◆ Work order ◆
Without including any pictures, return the records below exactly as written.

◆ Available records ◆
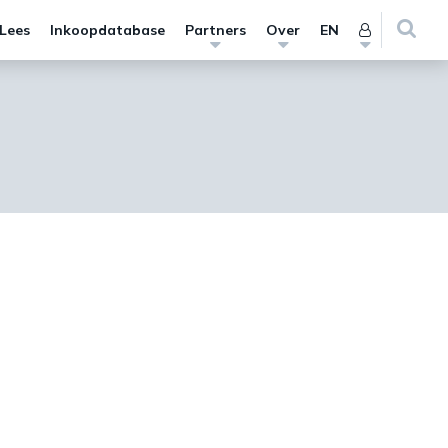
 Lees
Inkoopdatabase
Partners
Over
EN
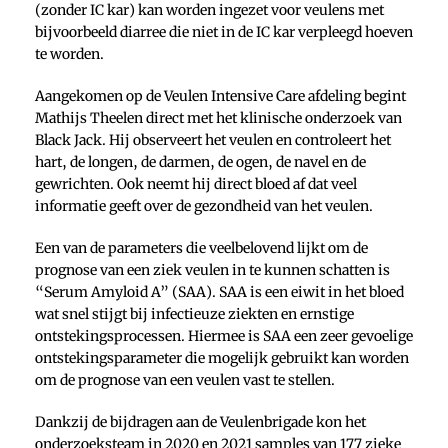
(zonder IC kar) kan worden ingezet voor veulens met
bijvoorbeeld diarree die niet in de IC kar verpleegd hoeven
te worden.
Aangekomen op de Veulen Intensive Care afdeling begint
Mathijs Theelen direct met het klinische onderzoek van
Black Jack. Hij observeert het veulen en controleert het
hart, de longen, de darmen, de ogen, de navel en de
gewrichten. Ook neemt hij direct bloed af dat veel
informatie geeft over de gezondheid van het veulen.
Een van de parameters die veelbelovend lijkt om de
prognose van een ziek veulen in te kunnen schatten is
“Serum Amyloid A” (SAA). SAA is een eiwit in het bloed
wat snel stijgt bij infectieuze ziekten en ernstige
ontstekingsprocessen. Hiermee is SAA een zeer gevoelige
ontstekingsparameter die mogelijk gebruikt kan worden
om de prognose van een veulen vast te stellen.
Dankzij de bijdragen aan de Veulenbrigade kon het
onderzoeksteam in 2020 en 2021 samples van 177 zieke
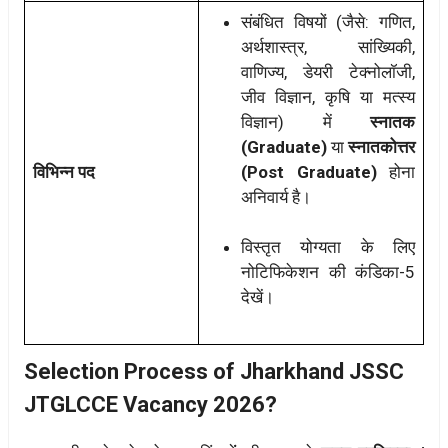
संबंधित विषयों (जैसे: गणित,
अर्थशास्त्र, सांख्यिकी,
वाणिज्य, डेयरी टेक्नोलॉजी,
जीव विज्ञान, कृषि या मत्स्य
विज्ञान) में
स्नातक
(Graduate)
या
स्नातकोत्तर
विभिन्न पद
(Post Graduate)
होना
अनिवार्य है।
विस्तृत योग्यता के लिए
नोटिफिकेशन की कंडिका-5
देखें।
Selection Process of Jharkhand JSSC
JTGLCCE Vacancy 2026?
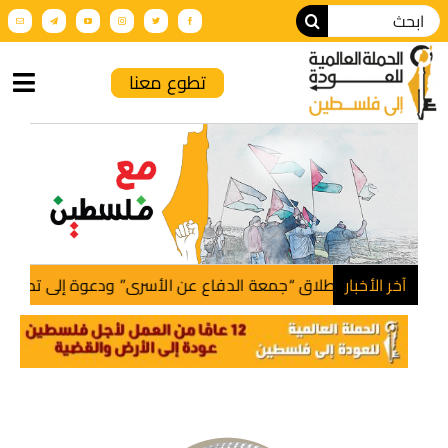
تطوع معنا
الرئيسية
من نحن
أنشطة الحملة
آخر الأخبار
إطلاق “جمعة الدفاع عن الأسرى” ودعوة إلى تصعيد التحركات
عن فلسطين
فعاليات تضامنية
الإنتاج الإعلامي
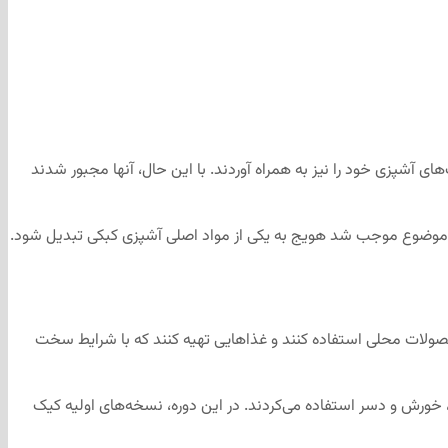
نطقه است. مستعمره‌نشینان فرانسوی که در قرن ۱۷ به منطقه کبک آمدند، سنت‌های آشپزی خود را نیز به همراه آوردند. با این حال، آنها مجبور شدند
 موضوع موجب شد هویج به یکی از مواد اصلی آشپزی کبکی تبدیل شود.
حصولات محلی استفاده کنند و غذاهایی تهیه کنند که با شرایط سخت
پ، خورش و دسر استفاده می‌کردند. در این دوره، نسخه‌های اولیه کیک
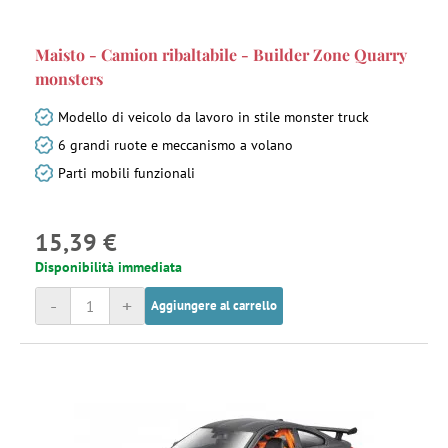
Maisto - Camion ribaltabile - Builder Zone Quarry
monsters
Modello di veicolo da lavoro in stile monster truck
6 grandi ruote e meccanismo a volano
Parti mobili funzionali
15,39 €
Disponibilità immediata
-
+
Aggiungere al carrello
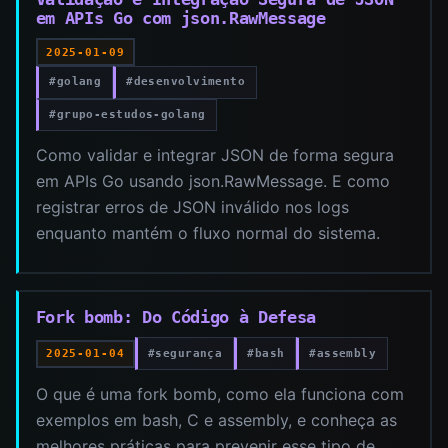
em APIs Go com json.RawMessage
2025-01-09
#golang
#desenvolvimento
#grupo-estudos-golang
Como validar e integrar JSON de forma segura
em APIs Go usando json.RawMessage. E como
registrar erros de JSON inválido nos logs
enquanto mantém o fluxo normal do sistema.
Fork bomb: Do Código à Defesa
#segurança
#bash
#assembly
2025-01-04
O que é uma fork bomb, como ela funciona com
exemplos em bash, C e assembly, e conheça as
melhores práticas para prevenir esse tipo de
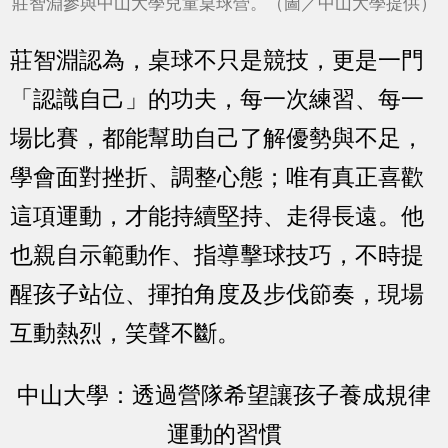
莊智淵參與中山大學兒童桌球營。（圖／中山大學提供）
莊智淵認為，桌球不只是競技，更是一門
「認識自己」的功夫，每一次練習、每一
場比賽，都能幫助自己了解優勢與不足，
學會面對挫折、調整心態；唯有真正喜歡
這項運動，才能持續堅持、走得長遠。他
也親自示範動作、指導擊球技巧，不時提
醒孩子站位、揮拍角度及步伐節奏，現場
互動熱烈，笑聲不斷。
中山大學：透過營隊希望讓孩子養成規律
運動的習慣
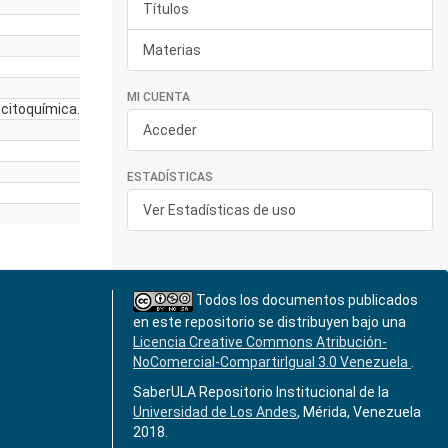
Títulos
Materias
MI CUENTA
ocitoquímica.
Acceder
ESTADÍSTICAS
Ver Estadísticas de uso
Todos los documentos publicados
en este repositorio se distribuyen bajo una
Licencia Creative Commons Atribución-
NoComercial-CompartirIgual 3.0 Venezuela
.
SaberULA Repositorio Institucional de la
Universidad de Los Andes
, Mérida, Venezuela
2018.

◆ Answer ◆
 Lees
Inkoopdatabase
Partners
Over
EN
(zonder IC kar) kan worden ingezet voor veulens met
bijvoorbeeld diarree die niet in de IC kar verpleegd hoeven
te worden.
Aangekomen op de Veulen Intensive Care afdeling begint
Mathijs Theelen direct met het klinische onderzoek van
Black Jack. Hij observeert het veulen en controleert het
hart, de longen, de darmen, de ogen, de navel en de
gewrichten. Ook neemt hij direct bloed af dat veel
informatie geeft over de gezondheid van het veulen.
Een van de parameters die veelbelovend lijkt om de
prognose van een ziek veulen in te kunnen schatten is
“Serum Amyloid A” (SAA). SAA is een eiwit in het bloed
wat snel stijgt bij infectieuze ziekten en ernstige
ontstekingsprocessen. Hiermee is SAA een zeer gevoelige
ontstekingsparameter die mogelijk gebruikt kan worden
om de prognose van een veulen vast te stellen.
Dankzij de bijdragen aan de Veulenbrigade kon het
onderzoeksteam in 2020 en 2021 samples van 177 zieke
संबंधित विषयों (जैसे: गणित,
अर्थशास्त्र, सांख्यिकी,
वाणिज्य, डेयरी टेक्नोलॉजी,
जीव विज्ञान, कृषि या मत्स्य
विज्ञान) में
स्नातक
(Graduate)
या
स्नातकोत्तर
विभिन्न पद
(Post Graduate)
होना
अनिवार्य है।
विस्तृत योग्यता के लिए
नोटिफिकेशन की कंडिका-5
देखें।
Selection Process of Jharkhand JSSC
JTGLCCE Vacancy 2026?
تطوع معنا
الرئيسية
من نحن
أنشطة الحملة
آخر الأخبار
إطلاق “جمعة الدفاع عن الأسرى” ودعوة إلى تصعيد التحركات
عن فلسطين
فعاليات تضامنية
الإنتاج الإعلامي
نطقه است. مستعمره‌نشینان فرانسوی که در قرن ۱۷ به منطقه کبک آمدند، سنت‌های آشپزی خود را نیز به همراه آوردند. با این حال، آنها مجبور شدند
 موضوع موجب شد هویج به یکی از مواد اصلی آشپزی کبکی تبدیل شود.
حصولات محلی استفاده کنند و غذاهایی تهیه کنند که با شرایط سخت
پ، خورش و دسر استفاده می‌کردند. در این دوره، نسخه‌های اولیه کیک
Maisto - Camion ribaltabile - Builder Zone Quarry
monsters
Modello di veicolo da lavoro in stile monster truck
6 grandi ruote e meccanismo a volano
Parti mobili funzionali
15,39 €
Disponibilità immediata
-
+
Aggiungere al carrello
em APIs Go com json.RawMessage
2025-01-09
#golang
#desenvolvimento
#grupo-estudos-golang
Como validar e integrar JSON de forma segura
em APIs Go usando json.RawMessage. E como
registrar erros de JSON inválido nos logs
enquanto mantém o fluxo normal do sistema.
Fork bomb: Do Código à Defesa
#segurança
#bash
#assembly
2025-01-04
O que é uma fork bomb, como ela funciona com
exemplos em bash, C e assembly, e conheça as
melhores práticas para prevenir esse tipo de
莊智淵參與中山大學兒童桌球營。（圖／中山大學提供）
莊智淵認為，桌球不只是競技，更是一門
「認識自己」的功夫，每一次練習、每一
場比賽，都能幫助自己了解優勢與不足，
學會面對挫折、調整心態；唯有真正喜歡
這項運動，才能持續堅持、走得長遠。他
也親自示範動作、指導擊球技巧，不時提
醒孩子站位、揮拍角度及步伐節奏，現場
互動熱烈，笑聲不斷。
中山大學：透過營隊希望讓孩子養成規律
運動的習慣
Títulos
Materias
MI CUENTA
ocitoquímica.
Acceder
ESTADÍSTICAS
Ver Estadísticas de uso
Todos los documentos publicados
en este repositorio se distribuyen bajo una
Licencia Creative Commons Atribución-
NoComercial-CompartirIgual 3.0 Venezuela
.
SaberULA Repositorio Institucional de la
Universidad de Los Andes
, Mérida, Venezuela
2018.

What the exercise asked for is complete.